(Lesetext)
Das Friedrich-Schiller-Gymnasium bekommt Sonderklassen und eine Kinderakademie

Begabte werden am Friedrich-Schiller-Gymnasium in Marbach künftig stark gefördert. Das Kultusministerium hat spezielle Klassen vom kommenden Schuljahr an genehmigt. Eine Chance bekommen Begabte aber auch in einer Kinder- und Jugendakademie.

VON OLIVER VON SCHAEWEN

Wieder einmal hat der Schulleiter des Marbacher Friedrich-Schiller-Gymnasiums, Günter Offermann, das erreicht, was er wollte: Seine Schule wird künftig zum Stützpunkt der Begabtenförderung im Raum Marbach/Bottwartal. Das liegt nicht nur an der Hochbegabtenklasse, die jetzt genehmigt worden ist, sondern an einem schlüssigen Gesamtkonzept, in das auch alle anderen Schulen des etwa 50 000 Einwohner zählenden Großraums rund um Marbach eingebunden sind.

Die Kindergärten und Schulen in Marbach und der Umgebung werden in den kommenden Wochen Post bekommen. Absenderin ist Ingvelde Scholz. Die Studiendirektorin ist seit diesem Schuljahr Projektleiterin für die Begabtenförderung und unterrichtet nebenbei Latein und evangelische Religion am Friedrich-Schiller-Gymnasium. Die 44-Jährige gilt als die führende Expertin rund ums Thema Hochbegabung und bereist landauf, landab Schulen, um Überzeugungsarbeit zu leisten. In Marbach hat sie das bereits getan: Unter anderem stimmte sie an einem Informationstag die Rektoren der Schulen im Raum Marbach auf das Konzept ein.

(Extrahierte Datensätze)
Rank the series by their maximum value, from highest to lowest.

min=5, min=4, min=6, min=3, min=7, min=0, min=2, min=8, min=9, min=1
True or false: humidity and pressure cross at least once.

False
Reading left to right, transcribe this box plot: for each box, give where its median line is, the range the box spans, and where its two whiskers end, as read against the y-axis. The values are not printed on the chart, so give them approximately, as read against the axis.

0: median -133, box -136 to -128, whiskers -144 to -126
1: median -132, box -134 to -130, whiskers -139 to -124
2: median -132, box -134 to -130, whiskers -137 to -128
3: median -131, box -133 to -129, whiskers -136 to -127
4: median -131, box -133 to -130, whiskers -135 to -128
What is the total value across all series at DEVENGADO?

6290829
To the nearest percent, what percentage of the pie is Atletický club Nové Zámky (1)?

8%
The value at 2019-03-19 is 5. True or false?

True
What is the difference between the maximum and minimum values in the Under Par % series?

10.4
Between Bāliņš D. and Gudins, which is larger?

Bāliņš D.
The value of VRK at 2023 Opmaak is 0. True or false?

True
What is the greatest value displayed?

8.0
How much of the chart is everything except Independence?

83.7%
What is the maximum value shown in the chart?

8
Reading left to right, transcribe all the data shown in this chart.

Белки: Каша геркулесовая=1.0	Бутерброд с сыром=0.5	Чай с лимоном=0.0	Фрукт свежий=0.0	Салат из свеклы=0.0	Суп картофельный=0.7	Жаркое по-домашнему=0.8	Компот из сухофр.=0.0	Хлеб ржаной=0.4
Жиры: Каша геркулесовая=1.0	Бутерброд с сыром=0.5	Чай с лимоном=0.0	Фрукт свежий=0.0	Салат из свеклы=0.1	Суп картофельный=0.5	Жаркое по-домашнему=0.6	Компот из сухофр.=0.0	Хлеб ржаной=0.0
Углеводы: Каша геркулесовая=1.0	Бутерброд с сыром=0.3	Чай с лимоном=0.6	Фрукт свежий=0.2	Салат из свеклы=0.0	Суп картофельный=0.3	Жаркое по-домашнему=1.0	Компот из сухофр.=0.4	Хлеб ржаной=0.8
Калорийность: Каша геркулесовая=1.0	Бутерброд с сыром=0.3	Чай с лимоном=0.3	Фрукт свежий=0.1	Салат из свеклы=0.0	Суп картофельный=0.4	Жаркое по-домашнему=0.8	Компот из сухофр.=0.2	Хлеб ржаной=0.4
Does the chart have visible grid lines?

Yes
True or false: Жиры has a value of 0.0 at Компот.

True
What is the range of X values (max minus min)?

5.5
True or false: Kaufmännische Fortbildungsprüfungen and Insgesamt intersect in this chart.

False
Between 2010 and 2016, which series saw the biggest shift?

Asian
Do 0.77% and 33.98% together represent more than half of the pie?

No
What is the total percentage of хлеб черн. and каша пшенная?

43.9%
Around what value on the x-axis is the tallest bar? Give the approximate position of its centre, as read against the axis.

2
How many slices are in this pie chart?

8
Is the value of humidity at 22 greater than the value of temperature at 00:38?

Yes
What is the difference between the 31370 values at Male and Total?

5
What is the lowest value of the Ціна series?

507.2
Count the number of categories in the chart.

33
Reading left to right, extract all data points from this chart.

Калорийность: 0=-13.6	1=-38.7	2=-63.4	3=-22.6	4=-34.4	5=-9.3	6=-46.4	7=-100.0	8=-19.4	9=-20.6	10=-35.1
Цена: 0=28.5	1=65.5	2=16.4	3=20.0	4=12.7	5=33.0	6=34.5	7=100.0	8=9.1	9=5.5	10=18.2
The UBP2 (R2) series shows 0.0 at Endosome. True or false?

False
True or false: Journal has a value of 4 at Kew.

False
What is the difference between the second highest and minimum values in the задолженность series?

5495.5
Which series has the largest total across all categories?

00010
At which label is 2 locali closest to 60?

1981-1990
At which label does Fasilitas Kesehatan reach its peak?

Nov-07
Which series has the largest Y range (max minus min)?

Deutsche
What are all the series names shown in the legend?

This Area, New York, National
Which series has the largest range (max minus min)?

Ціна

(Aufgaben)
1. Übertrage aus dem Text über die Begabtenförderung am Friedrich-Schiller-Gymnasium diesen Satz ins Englische: „Das Kultusministerium hat spezielle Klassen vom kommenden Schuljahr an genehmigt.“
2. Prüfe, ob die folgenden Aussagen mit dem Text über die Begabtenförderung am Friedrich-Schiller-Gymnasium übereinstimmen. Antworte jeweils mit Ja oder Nein und zitiere die entscheidenden Worte aus dem Text. (a) Ingvelde Scholz unterrichtet am Friedrich-Schiller-Gymnasium Latein. (b) Der Großraum rund um Marbach zählt etwa 100 000 Einwohner. (c) Ingvelde Scholz ist schon seit mehreren Jahren Projektleiterin für die Begabtenförderung.
3. Greif den Text über die Begabtenförderung am Friedrich-Schiller-Gymnasium auf und schreib ihn nach seinem letzten Satz weiter.
Die Datensätze spielen hierbei keine Rolle.

(Antworten)
1. The Ministry of Education and Cultural Affairs has approved special classes starting with the coming school year.

2.
(a) Ja: „unterrichtet nebenbei Latein und evangelische Religion am Friedrich-Schiller-Gymnasium“
(b) Nein: „des etwa 50 000 Einwohner zählenden Großraums rund um Marbach“
(c) Nein: „ist seit diesem Schuljahr Projektleiterin für die Begabtenförderung“

3.
Ein erster Schritt ist eine Kinder- und Jugendakademie, die Ende Februar startet. An ihr dürfen Kinder teilnehmen, die von den Kindergärten und Schulen empfohlen werden. An drei Wochenenden kann der hoch motivierte Nachwuchs seinem Forscherdrang freien Lauf lassen. Besonders qualifizierte Pädagogen aus der Forschung, aber auch aus Berufswelten nehmen die Kinder immer freitags, von 14 bis 18 Uhr, und samstags, von 9 bis 13 Uhr, mit in ihre Kurse. Trockene Theorie um ihrer selbst willen hat bei allem Wissensdurst keinen Platz in der Akademie: Zwar werden auch mathematische Spiele und Astronomie angeboten, doch steht das gemeinsame Entdecken und das soziale Lernen im Mittelpunkt. So stehen unter anderem Zirkusakrobatik eine Chemiewerkstatt und Theater auf dem Programm.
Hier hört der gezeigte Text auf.